While reading, “It’s the Money, Stupid: Papering over our economic problems” by Jeffrey Bell and Sean Fieler, it dawned on me something that had puzzled me for many years.  I wondered how the United States has been able to maintain 30-year trade deficit with other countries.  Bell and Fiehler argue that a paper money system, rather than being able to better smooth out downturns in the debt-based business cycle, has become debt itself:

… there is no viable way to maintain the Fed’s current role as guarantor of short-term financial stability and still reform the paper money system so as to remove its tendency toward the unsustainable accumulation of debt. For the paper money system that the Fed manages not only encourages debt, the system is debt.

They continue:

The self-perpetuating feature that has kept this perverse system alive is the dollar’s position as the world’s reserve currency. Before the dollar assumed this role between the two world wars, gold—something of independent value and no particular country’s liability—was used to settle international payments between central banks and composed their primary reserve asset. But with the dollar performing those functions, its oversupply has often been absorbed abroad. So Bernanke and his predecessors in the paper-dollar era have been able to print a lot of new dollars, over time inevitably driving down the global value of the dollar, without necessarily generating domestic inflation. That is the enabler of, among other things, relatively painless federal budget deficits. For a red-ink-hemorrhaging Greece or California, the specter of default is always on or near the table. For Bernanke and Congress, colossal deficits are just another day at the office.

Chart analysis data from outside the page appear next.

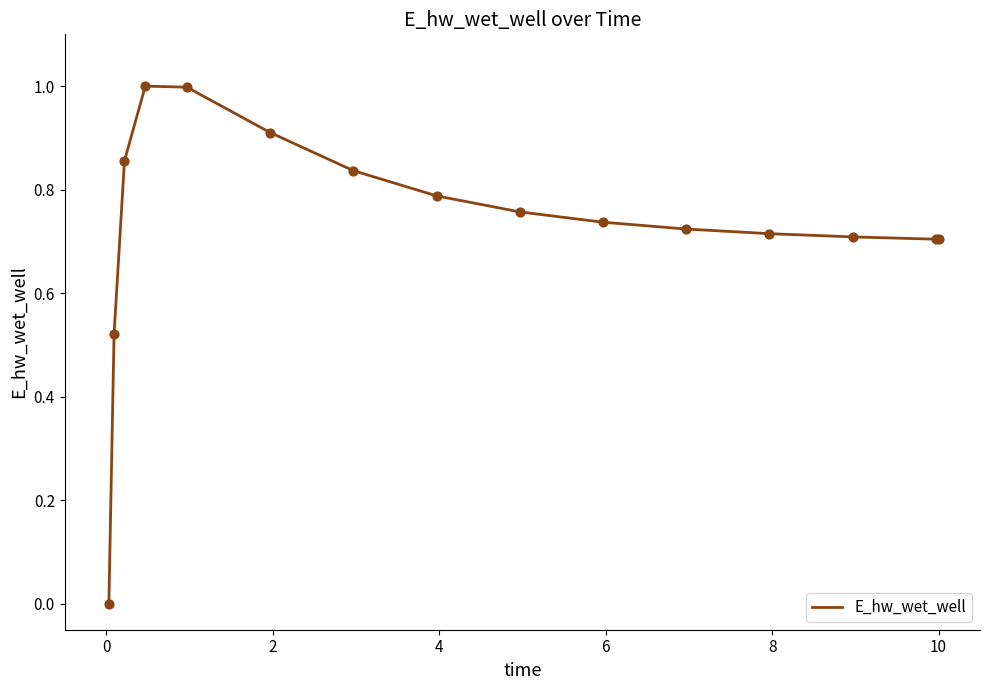

What is the difference between the maximum and minimum values?

1.0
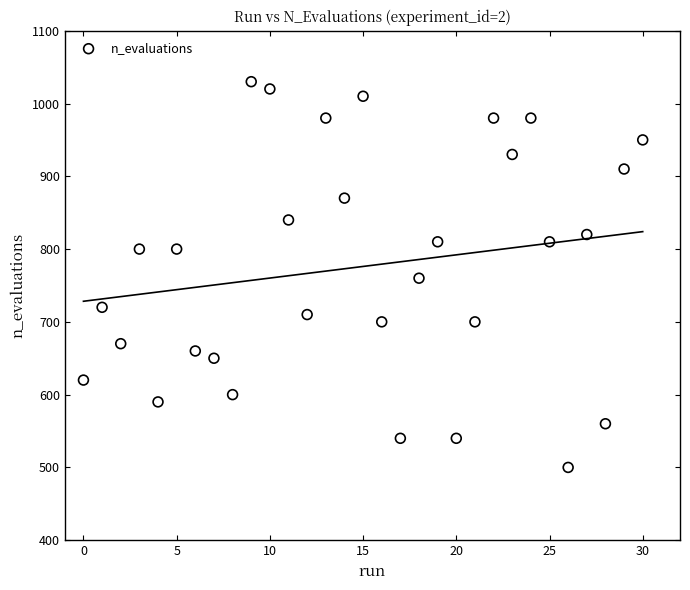

What is the range of Y values (max minus min)?

530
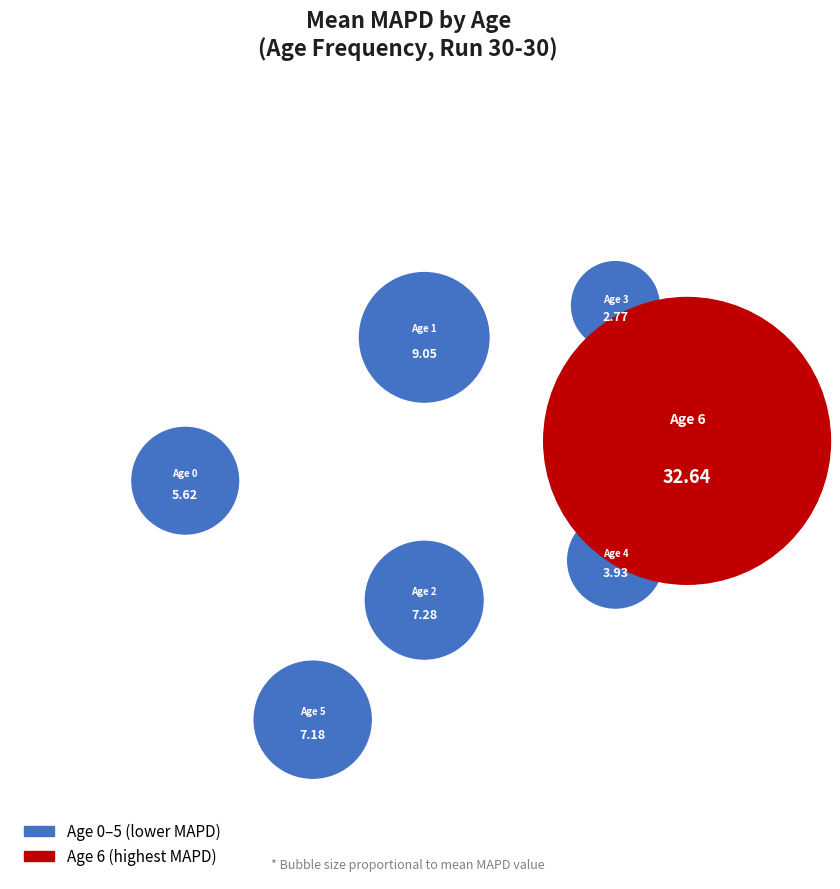

Combined, what portion of the pie is 2 and 3?

14.7%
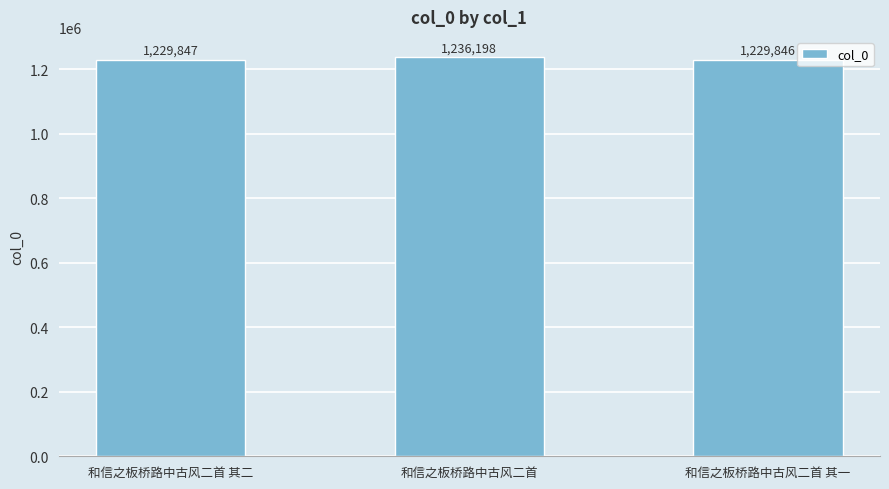

Which label corresponds to the smallest value in the chart?

和信之板桥路中古风二首 其一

Clearly, then, the US is able to maintain the trade deficit because the dollar itself has become sought after international intermediary of trade, not only between US citizens within the borders of the United States, but between citizens of diverse countries trading commodities in dollars on international markets.  The dollar has thus been a useful product.  Furthermore, many countries have vast reserves of US currency and some private citizens living in countries such Russia and Argentina, hold vast sums of US dollars.  So I have finally to suggest that Andrew was right and that we can see money as a sought after commodity in and of itself.  It is a commodity that facilitates trade and makes it possible to quantify, albeit in relative terms, the market prices of diverse currencies and commodities, as well as thousands of products.  The dollar has therefore made the trade deficit possible because the Federal Reserve has had the unique advantage of creating new money as the world’s needs grew.  Countries like China and Japan have trade surpluses with the United States and have built up huge dollar reserves which they can now use to buy supplies or invest.  The dollar itself has been the chief export, and so therefore, there has never been a real “trade deficit”, but rather, a willingness of trading partners to accept the greenback itself in exchange for the goods that they were peddling.  The US has obviously been the winner in this trade since the cost of creating dollars is minimal, especially as compared to the real goods that have been traded from abroad.

Clearly, this is a unique and privileged position that the US dollar enjoys.  It is however not carved in stone that the international community will always trade in dollars.  The Federal Reserve is squandering this status, because it is determined to keep the US afloat by creating trillions of dollars more.  But like any commodity of which there is an oversupply, the value of the dollar will plummet, and then its usefulness as an intermediary of trade will disappear.  At that point the privileged status of the dollar as the chief export of the United States will be lost and there will no longer be a “trade deficit”.  When that happens, goods from other countries will be difficult to obtain, and hyperinflation in the United States will be the inevitable result.